Only 16% of Aussie diners spend more than $90 a head: Report

Michelle Hammond /

Only 16% of Australian diners now spend more than $90 a head on a meal, according to new research, suggesting high-end restaurants should take it down a notch as “cheap and cheerful” becomes the norm.

 

The research comes from restaurant reservations website Dimmi, which compiled data from more than 300,000 diners and 2,000 restaurants to gain insight into Australian dining habits.

 

Dimmi has revealed its findings in the Dimmi Australian Dining Index, which shows “what’s really on our minds (and in our stomachs) when it comes to enjoying a meal out”.

 

The findings come just one week after the venture capital arm of Telstra confirmed it has invested in Dimmi.

 

While the financial terms of the deal are undisclosed, it’s understood to include a cornerstone shareholding in the business, in partnership with Village Roadshow.

 

Dimmi founder Stevan Premutico told StartupSmart Dimmi will continue operating as a “small, fast, nimble business”, and the Dimmi Australian Dining Index is an example of that.

 

The index highlights Australian diners’ changing habits, particularly in relation to cost.

 

“The grim economic outlook and spate of fine dining restaurant closures has been reflected in a drop in dining out at the high end over the past year,” the index said.

 

According to the index, only 16% of diners now spend more than $90 a head, compared with 20% a year ago, although they are still spending an average of $60 per person when they eat out.

 

With regard to cuisine, the index reveals modern Australian and European-style restaurants are the favourites, while South American, Asian and Indian also make an appearance in the top five.

 

While the quality of the food remains paramount, service and value for money are moving up the ranks.
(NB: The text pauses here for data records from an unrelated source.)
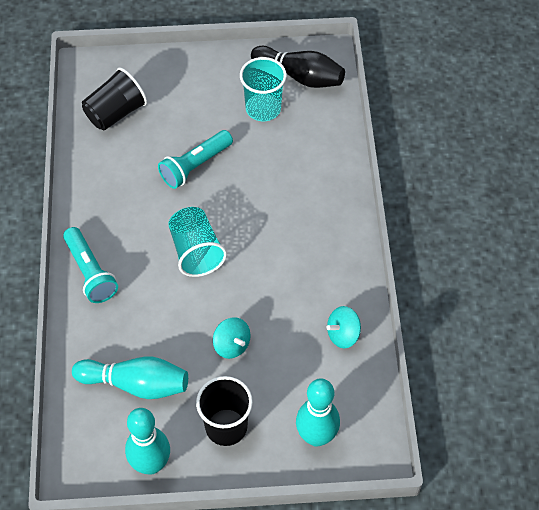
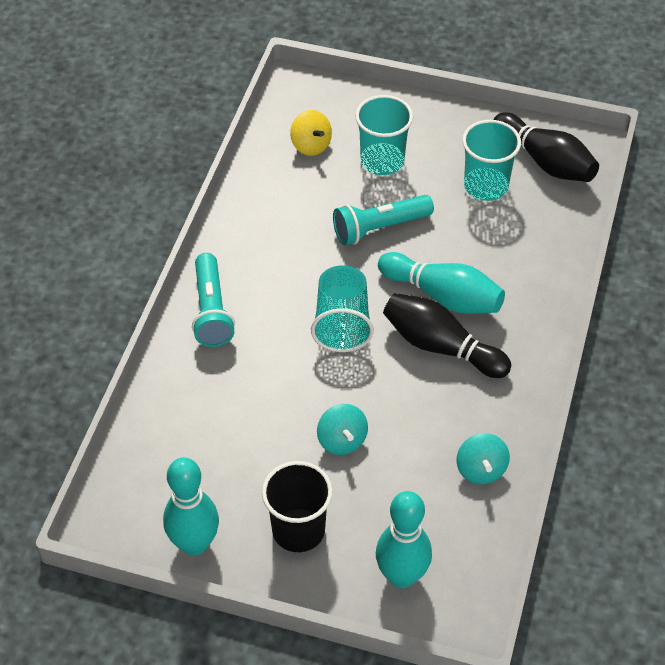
camera: 20 degrees right, 5 degrees down
turquoise bowling pin [72,357,188,399] -> turquoise bowling pin moved to [378,252,505,314]
black cup [82,67,147,130] -> yellow spinning top [290,110,332,156]
turquoise spinning top [327,306,361,348] -> turquoise spinning top turned 90 degrees counterclockwise [456,433,510,484]
none -> turquoise cup [355,95,413,175]
none -> black bowling pin [383,293,511,378]

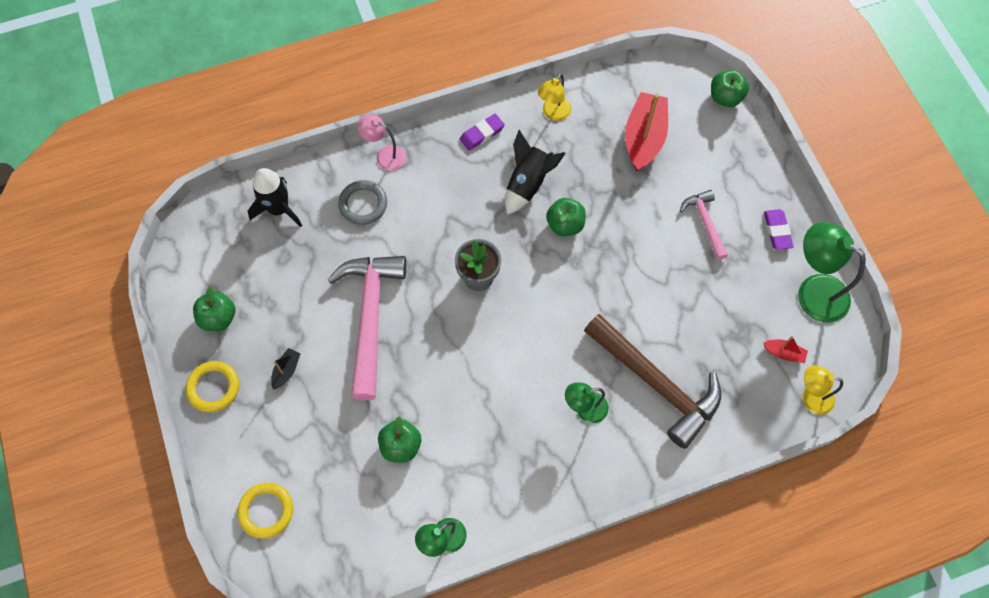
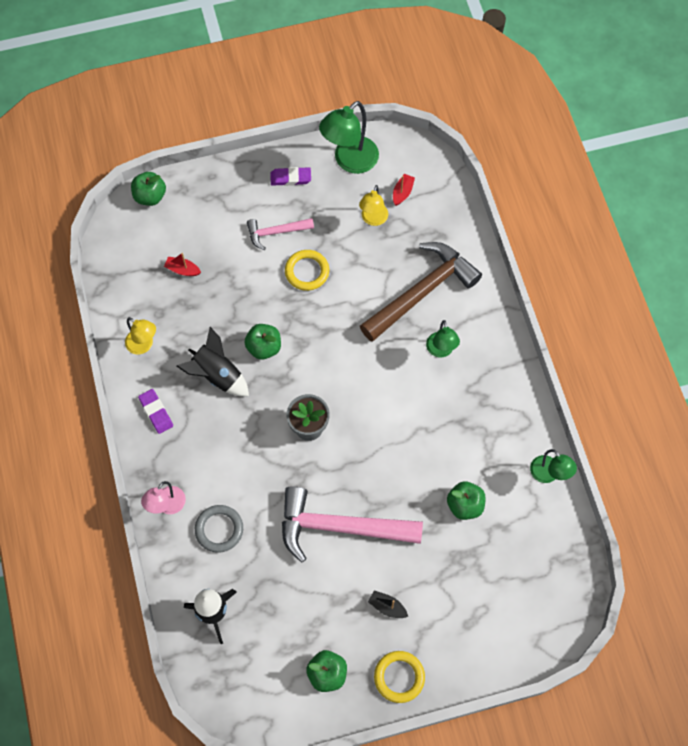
camera: 85 degrees left, 0 degrees up
yellow ring [237,483,293,539] -> yellow ring moved to [285,250,329,291]
red boat [625,92,668,171] -> red boat [164,253,201,276], size x0.46
yellow lamp [802,366,843,415] -> yellow lamp moved to [359,185,388,226]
According to Premutico, the results reflect a clear shift in the Australian dining scene.

 

“We’re definitely seeing a move away from fine dining towards value for money,” Premutico says.

 

“Around $50 seems to be the new threshold as diners seek out more casual options that offer great service, and good food and wine at a reasonable price.”

 

Not surprisingly, the index shows Australian diners are also becoming more tech-savvy, with a 67% increase in online bookings.

 

Diners in WA and the ACT are leading the charge when it comes to booking online, followed closely by South Australia and NSW.

 

Valentine’s Day attracts the highest number of bookings, according to the index, followed by Christmas.

 

More than 55% of online bookings are taken when the restaurant is either closed or in the middle of service, suggesting convenience is becoming increasingly important to consumers.

 

Businesses shouldn’t underestimate the power of word of mouth either. When asked “How likely are you to refer to a friend or colleague?”, diners scored this question an average of 8.4 out of 10.